**Work required**
Reproduce the lines from the entries below without any changes. Begin at the line that contains "#### Task 4.2: Add", stop after the line that contains "- **Test**: All simulations run identically", and leave the pictures out of your answer.

The data START

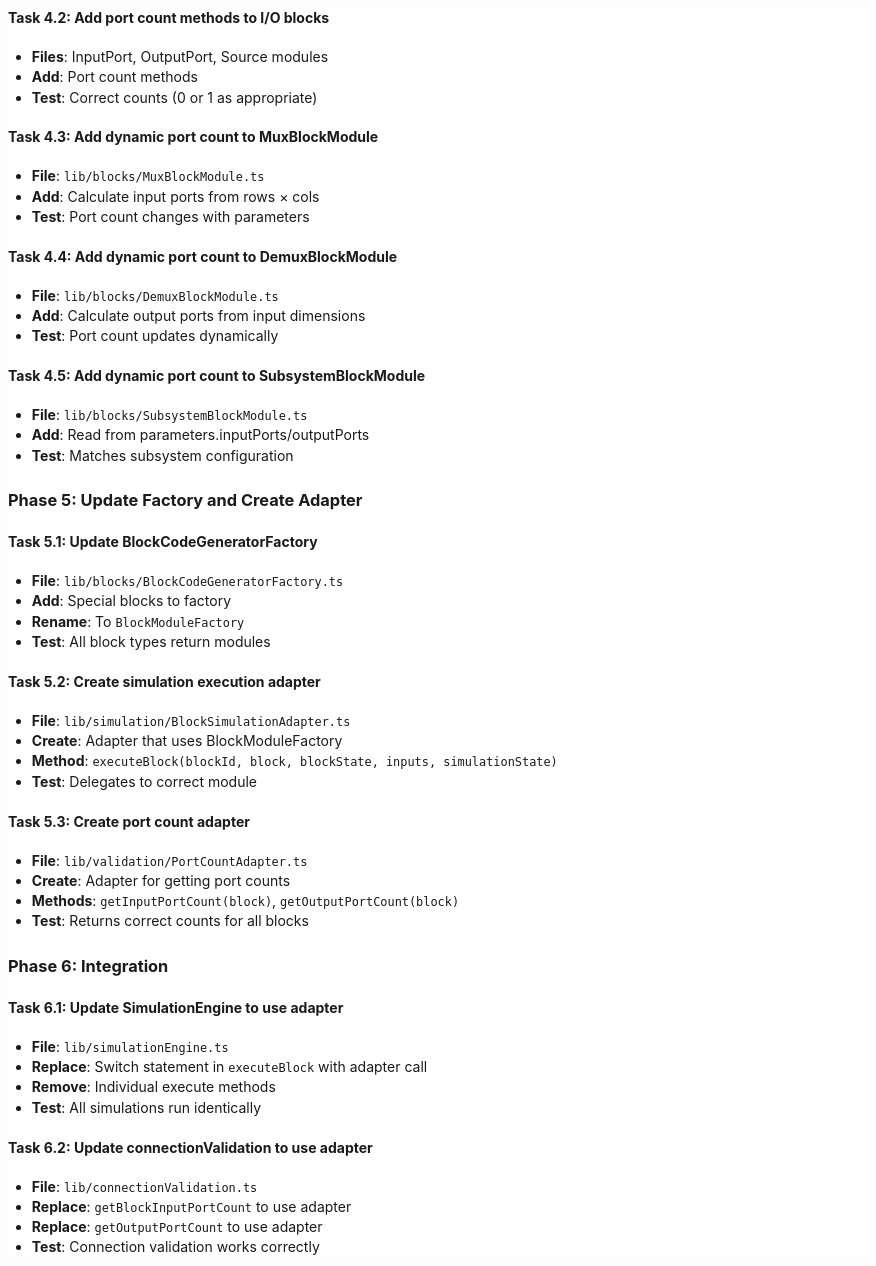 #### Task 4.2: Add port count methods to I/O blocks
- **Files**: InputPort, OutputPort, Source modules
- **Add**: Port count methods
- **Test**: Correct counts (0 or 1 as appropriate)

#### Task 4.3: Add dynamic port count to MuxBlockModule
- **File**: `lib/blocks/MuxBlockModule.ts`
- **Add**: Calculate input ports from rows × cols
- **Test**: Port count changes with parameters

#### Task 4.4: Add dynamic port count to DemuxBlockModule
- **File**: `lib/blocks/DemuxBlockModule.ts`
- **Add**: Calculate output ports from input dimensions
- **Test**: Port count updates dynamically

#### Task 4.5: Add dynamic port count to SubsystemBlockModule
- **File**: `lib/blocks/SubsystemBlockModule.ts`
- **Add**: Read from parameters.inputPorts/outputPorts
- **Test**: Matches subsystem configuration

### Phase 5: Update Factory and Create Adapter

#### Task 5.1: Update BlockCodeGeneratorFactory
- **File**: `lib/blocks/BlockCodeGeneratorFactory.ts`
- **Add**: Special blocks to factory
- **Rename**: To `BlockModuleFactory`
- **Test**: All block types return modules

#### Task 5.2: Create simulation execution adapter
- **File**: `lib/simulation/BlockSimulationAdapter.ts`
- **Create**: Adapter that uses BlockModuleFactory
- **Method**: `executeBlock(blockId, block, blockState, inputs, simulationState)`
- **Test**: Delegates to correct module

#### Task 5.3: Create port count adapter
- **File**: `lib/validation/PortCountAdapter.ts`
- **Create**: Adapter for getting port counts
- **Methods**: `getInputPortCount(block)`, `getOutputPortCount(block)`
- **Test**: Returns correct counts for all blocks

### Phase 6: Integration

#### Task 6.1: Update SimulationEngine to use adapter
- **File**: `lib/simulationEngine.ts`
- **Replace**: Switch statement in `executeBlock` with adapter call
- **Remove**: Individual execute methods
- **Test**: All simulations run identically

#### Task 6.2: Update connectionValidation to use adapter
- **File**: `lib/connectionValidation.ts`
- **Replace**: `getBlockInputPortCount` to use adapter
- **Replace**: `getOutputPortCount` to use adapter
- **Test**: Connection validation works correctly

The data END
The data START

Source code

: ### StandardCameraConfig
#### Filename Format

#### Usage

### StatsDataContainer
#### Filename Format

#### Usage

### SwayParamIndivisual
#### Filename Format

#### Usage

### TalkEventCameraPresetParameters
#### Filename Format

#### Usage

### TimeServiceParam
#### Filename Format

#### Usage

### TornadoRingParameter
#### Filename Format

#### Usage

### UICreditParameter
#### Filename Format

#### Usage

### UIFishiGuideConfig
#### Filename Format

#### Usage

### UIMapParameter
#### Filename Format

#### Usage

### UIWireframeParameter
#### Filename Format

The data END

**Written solution**
 #### Task 4.2: Add port count methods to I/O blocks
- **Files**: InputPort, OutputPort, Source modules
- **Add**: Port count methods
- **Test**: Correct counts (0 or 1 as appropriate)

#### Task 4.3: Add dynamic port count to MuxBlockModule
- **File**: `lib/blocks/MuxBlockModule.ts`
- **Add**: Calculate input ports from rows × cols
- **Test**: Port count changes with parameters

#### Task 4.4: Add dynamic port count to DemuxBlockModule
- **File**: `lib/blocks/DemuxBlockModule.ts`
- **Add**: Calculate output ports from input dimensions
- **Test**: Port count updates dynamically

#### Task 4.5: Add dynamic port count to SubsystemBlockModule
- **File**: `lib/blocks/SubsystemBlockModule.ts`
- **Add**: Read from parameters.inputPorts/outputPorts
- **Test**: Matches subsystem configuration

### Phase 5: Update Factory and Create Adapter

#### Task 5.1: Update BlockCodeGeneratorFactory
- **File**: `lib/blocks/BlockCodeGeneratorFactory.ts`
- **Add**: Special blocks to factory
- **Rename**: To `BlockModuleFactory`
- **Test**: All block types return modules

#### Task 5.2: Create simulation execution adapter
- **File**: `lib/simulation/BlockSimulationAdapter.ts`
- **Create**: Adapter that uses BlockModuleFactory
- **Method**: `executeBlock(blockId, block, blockState, inputs, simulationState)`
- **Test**: Delegates to correct module

#### Task 5.3: Create port count adapter
- **File**: `lib/validation/PortCountAdapter.ts`
- **Create**: Adapter for getting port counts
- **Methods**: `getInputPortCount(block)`, `getOutputPortCount(block)`
- **Test**: Returns correct counts for all blocks

### Phase 6: Integration

#### Task 6.1: Update SimulationEngine to use adapter
- **File**: `lib/simulationEngine.ts`
- **Replace**: Switch statement in `executeBlock` with adapter call
- **Remove**: Individual execute methods
- **Test**: All simulations run identically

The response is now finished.